[Task to carry out] Among the records, how many lines contain "berisi"? Only the number is needed.

(Records from a data collection)
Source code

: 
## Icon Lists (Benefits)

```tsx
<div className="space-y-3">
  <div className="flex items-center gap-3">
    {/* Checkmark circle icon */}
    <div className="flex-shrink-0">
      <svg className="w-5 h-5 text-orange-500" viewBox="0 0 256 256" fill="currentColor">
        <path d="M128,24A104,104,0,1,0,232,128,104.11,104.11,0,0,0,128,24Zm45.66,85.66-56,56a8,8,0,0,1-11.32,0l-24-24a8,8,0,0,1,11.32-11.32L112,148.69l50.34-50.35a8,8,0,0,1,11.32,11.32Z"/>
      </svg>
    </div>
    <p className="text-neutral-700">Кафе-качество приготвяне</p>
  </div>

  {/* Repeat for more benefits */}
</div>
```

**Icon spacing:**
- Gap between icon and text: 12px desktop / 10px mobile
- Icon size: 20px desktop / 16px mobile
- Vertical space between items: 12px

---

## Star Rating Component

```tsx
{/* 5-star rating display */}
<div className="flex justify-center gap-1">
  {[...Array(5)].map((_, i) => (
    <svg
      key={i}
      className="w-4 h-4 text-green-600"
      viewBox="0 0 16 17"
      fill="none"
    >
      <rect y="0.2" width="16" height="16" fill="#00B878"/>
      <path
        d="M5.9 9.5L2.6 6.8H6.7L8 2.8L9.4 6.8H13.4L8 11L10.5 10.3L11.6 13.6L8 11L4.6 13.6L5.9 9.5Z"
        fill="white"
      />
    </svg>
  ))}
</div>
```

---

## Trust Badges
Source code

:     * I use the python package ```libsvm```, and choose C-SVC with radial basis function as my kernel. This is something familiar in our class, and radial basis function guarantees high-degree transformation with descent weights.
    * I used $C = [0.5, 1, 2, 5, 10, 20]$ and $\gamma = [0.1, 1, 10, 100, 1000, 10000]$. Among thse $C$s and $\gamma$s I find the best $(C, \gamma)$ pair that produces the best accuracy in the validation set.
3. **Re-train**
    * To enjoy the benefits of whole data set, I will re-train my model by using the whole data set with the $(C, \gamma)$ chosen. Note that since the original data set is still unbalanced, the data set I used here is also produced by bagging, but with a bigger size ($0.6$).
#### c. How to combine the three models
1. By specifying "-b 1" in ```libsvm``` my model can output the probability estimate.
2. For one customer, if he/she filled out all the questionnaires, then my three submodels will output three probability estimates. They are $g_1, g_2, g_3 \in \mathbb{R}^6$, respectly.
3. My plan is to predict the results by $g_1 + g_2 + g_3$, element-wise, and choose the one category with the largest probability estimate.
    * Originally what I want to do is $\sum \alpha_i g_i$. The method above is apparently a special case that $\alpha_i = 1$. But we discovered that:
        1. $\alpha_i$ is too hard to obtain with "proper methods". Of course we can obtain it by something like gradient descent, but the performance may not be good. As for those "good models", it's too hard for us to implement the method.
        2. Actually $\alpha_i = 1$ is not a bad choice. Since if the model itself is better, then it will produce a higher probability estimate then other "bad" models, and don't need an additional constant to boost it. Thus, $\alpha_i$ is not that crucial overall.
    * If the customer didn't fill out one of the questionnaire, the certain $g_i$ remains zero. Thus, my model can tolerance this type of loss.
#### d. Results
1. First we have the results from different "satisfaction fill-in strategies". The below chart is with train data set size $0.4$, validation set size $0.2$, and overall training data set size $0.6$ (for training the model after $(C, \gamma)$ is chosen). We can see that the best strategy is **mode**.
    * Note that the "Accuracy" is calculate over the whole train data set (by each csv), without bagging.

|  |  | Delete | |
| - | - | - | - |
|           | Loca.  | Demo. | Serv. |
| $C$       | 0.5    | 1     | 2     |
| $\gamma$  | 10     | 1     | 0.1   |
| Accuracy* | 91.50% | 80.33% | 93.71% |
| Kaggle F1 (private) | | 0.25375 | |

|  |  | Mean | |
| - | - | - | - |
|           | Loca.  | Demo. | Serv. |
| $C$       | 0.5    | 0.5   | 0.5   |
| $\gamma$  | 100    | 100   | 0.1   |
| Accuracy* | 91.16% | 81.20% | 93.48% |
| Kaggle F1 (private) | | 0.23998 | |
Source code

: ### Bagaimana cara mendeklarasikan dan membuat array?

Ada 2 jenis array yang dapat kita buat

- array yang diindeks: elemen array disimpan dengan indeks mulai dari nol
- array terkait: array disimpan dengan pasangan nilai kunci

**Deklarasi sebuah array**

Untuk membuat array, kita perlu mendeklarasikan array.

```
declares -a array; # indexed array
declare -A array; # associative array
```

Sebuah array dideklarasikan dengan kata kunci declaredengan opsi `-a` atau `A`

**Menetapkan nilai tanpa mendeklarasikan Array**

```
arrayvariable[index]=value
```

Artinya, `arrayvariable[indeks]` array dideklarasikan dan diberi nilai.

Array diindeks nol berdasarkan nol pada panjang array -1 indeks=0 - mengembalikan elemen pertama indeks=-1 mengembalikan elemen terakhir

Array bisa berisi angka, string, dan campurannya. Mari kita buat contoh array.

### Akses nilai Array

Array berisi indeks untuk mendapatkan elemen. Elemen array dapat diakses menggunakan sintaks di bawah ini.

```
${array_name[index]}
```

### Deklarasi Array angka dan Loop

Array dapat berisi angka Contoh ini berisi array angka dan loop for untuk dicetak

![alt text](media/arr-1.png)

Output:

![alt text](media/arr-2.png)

[Answer to this task] 3